TRY IT —
Once you find the line with "diamond-tipped MDA exfoliation", copy it and every line after it through the end of the entries below, exactly as written.

[Dataset entries]
=-=-=-=-=

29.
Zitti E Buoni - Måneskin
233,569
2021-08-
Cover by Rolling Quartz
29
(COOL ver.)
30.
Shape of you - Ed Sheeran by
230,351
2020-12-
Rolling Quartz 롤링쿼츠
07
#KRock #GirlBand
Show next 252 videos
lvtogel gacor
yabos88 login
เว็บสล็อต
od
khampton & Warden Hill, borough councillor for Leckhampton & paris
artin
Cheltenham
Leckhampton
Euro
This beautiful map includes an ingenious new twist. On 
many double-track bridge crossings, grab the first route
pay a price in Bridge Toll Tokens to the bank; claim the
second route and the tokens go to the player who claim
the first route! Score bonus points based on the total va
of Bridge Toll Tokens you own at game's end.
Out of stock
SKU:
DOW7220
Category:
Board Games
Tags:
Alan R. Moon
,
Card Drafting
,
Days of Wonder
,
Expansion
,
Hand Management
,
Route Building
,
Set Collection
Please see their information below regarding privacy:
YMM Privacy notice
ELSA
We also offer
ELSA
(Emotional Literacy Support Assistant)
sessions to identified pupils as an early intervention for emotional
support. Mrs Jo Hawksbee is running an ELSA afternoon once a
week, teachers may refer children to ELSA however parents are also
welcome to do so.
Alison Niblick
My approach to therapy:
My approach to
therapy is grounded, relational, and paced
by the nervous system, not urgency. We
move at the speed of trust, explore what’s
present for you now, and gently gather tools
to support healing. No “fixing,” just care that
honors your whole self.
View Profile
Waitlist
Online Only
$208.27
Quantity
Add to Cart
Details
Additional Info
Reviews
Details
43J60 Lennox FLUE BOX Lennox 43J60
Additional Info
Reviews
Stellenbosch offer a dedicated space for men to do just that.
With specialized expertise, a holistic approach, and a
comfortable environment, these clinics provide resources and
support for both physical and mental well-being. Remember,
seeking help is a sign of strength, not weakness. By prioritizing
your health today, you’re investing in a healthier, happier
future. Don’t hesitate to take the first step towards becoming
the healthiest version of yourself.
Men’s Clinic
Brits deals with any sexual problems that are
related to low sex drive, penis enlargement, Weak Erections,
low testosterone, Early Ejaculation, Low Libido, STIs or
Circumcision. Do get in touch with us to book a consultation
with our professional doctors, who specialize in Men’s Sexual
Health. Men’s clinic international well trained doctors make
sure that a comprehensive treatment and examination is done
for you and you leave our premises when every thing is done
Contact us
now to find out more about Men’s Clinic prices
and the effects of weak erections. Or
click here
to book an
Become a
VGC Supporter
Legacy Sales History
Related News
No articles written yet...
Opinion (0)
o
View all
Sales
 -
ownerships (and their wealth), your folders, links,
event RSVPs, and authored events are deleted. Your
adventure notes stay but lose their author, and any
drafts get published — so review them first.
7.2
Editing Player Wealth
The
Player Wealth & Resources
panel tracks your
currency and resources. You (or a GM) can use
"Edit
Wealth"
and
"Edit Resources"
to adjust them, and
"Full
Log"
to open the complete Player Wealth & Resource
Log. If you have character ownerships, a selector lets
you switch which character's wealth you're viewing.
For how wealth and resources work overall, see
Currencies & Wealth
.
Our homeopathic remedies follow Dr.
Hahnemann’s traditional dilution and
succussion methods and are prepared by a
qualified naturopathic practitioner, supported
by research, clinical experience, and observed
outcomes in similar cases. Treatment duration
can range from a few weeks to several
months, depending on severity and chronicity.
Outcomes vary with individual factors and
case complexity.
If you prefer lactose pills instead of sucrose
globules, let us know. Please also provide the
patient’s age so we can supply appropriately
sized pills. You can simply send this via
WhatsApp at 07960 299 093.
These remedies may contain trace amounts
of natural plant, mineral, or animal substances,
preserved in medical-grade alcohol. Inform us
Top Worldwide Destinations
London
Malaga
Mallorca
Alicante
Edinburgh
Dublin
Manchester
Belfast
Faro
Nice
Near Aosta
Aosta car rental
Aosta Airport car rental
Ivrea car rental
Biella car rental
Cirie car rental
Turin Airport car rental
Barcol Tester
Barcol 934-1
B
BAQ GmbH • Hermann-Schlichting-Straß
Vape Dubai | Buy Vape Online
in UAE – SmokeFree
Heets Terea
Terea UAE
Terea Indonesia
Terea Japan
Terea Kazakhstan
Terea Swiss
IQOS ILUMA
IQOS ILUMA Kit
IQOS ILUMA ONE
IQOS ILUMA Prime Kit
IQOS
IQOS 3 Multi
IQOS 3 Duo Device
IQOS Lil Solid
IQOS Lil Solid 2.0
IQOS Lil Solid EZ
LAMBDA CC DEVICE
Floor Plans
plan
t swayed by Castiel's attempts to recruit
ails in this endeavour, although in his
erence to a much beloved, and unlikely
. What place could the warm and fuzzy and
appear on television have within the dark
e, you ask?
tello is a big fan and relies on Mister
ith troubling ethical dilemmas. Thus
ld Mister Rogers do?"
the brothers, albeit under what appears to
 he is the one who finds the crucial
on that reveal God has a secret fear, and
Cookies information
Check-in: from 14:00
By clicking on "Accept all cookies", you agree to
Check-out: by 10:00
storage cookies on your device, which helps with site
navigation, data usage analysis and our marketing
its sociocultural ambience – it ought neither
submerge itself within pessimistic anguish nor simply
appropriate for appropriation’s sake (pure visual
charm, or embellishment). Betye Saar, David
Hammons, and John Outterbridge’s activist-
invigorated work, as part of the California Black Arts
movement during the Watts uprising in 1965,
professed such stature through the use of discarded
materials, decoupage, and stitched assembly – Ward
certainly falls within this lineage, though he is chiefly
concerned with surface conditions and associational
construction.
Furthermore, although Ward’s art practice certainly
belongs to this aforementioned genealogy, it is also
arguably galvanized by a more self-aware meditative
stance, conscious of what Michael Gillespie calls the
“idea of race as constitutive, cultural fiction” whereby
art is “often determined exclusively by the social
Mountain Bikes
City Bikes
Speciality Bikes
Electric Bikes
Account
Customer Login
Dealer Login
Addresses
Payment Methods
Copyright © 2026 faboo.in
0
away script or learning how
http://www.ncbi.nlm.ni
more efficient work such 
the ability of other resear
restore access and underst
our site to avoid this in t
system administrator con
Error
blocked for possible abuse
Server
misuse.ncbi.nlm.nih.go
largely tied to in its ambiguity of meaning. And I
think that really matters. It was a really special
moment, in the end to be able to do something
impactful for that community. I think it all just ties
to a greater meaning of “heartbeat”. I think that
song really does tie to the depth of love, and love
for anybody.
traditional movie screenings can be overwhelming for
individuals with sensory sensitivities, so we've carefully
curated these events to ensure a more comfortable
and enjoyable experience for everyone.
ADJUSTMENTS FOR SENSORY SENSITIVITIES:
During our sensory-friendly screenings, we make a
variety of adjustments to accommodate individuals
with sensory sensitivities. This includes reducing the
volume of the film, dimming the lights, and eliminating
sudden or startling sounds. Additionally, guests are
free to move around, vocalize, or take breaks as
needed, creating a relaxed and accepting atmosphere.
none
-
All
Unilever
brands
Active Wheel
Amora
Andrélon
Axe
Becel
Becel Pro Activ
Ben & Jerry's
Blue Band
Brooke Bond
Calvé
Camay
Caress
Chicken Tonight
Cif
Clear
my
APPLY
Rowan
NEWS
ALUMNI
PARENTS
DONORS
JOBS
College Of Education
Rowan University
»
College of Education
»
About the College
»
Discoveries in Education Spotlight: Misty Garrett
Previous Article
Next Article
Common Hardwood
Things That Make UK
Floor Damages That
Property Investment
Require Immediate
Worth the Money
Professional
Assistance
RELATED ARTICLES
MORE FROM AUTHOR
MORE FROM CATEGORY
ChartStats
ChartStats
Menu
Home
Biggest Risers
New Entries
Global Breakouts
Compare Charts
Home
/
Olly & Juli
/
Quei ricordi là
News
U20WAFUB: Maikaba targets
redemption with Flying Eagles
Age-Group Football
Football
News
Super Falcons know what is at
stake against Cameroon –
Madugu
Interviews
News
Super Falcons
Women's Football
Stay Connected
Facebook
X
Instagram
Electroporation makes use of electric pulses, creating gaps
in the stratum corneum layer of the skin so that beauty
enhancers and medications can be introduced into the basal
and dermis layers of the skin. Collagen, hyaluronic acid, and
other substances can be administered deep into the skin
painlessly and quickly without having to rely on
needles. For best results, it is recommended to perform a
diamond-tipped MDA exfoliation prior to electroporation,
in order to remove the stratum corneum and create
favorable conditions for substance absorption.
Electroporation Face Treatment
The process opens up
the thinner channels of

=-=-=-=-=

COMPLETED EXERCISE —
diamond-tipped MDA exfoliation prior to electroporation,
in order to remove the stratum corneum and create
favorable conditions for substance absorption.
Electroporation Face Treatment
The process opens up
the thinner channels of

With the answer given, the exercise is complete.